Article 27

Riesz type theorems for general integrals

Real Analysis Exchange 22 (1997), no. 2, 714-733

Mathematical reviews subject classification: 26A39, 26A46, 26A45, 46A50, 54E52.

Abstract

The author gives a general descriptive definition for integration, denoted by $\small{\mathcal P}$ , which has as special cases

the Lebesgue integral for bounded measurable functions,
the Lebesgue integral,
the Denjoy-Perron integral $\small{\mathcal D}^*$ ,
the wide Denjoy integral $\small{\mathcal D}$ ,
the Foran integral,
the Iseki integral and
the $\small S{\mathcal F}$ -integral

(see Real Functions - Current Topics).

This $\small{\mathcal P}$ -integral will admit Riesz type representation theorems (introducing an Alexiewicz norm, and identifying f with g whenever f = g a.e. on [a,b]).
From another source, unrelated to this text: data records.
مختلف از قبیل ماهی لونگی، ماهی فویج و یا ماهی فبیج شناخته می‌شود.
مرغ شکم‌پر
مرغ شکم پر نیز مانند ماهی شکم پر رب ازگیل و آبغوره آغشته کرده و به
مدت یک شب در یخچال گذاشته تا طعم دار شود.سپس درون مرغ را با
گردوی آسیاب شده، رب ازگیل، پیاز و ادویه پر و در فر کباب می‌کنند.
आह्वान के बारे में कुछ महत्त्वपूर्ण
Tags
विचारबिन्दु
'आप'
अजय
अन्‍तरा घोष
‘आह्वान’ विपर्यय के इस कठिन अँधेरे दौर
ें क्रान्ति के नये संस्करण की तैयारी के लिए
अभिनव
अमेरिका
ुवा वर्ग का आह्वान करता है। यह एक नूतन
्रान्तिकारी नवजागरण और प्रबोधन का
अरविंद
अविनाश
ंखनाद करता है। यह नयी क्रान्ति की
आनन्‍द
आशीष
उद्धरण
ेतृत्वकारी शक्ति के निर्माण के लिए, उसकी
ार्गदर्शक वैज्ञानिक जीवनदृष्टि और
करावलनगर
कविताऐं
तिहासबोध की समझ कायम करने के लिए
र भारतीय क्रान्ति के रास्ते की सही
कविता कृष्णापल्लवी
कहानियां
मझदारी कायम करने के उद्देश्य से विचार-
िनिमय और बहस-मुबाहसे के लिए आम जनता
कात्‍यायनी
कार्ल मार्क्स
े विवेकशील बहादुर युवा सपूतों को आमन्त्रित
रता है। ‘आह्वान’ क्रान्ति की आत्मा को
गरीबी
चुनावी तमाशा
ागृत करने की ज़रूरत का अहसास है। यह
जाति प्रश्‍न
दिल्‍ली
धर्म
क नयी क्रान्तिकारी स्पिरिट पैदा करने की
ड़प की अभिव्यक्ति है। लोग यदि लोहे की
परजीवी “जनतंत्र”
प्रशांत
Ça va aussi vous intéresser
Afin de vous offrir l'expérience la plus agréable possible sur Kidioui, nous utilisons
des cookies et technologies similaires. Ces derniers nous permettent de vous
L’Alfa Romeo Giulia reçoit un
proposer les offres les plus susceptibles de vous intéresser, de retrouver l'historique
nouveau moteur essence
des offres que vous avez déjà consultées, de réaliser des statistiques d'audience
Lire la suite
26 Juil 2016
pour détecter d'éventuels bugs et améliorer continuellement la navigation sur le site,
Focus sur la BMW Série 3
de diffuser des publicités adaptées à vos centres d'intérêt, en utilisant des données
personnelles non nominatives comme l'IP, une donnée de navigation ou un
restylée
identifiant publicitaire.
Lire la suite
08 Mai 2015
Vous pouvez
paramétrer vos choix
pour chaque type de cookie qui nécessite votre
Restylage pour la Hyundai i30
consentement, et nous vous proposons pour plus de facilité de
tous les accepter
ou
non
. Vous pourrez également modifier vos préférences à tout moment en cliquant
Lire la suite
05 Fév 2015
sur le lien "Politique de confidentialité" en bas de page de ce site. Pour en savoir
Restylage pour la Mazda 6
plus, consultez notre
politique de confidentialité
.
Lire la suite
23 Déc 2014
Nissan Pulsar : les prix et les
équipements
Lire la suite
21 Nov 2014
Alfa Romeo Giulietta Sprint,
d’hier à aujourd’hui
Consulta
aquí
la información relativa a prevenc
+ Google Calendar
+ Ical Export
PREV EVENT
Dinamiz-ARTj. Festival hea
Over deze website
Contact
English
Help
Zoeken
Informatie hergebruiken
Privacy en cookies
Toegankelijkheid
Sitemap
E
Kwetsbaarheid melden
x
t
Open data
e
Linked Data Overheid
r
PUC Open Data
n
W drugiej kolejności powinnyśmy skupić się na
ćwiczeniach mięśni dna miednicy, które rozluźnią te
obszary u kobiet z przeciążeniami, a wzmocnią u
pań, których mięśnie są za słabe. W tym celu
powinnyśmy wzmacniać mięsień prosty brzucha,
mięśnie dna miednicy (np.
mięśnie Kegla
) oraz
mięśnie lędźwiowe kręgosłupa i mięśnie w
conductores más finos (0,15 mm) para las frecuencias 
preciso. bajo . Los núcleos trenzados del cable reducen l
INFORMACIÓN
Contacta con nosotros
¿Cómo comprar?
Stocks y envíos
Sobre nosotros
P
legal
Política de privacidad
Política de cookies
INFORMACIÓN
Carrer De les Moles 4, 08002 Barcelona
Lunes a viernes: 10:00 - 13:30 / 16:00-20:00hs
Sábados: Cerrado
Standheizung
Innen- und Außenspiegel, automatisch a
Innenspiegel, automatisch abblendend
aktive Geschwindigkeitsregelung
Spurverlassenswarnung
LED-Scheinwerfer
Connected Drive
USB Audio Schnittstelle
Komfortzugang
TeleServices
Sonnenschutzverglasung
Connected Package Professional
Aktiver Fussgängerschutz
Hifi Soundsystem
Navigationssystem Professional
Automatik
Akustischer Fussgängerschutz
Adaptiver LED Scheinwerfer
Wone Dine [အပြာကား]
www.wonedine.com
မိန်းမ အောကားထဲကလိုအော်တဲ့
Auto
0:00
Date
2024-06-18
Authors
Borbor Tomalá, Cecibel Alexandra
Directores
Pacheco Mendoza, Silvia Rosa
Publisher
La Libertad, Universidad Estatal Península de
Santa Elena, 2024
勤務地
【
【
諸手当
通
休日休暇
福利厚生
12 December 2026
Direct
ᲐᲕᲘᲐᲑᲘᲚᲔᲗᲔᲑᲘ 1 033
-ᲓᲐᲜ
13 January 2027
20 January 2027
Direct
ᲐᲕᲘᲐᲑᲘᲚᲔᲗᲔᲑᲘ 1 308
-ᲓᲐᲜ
As a consequence of Theorem 2, it follows the classical Riesz representation theorem for the linear and continuous functionals on (C([a,b]),||· ||_∞).

In addition it is shown that the space of $\small{\mathcal P}$ - integrable functions is of the first category in itself (see Section 5).

Also a characterization of the weak convergence on this space is given.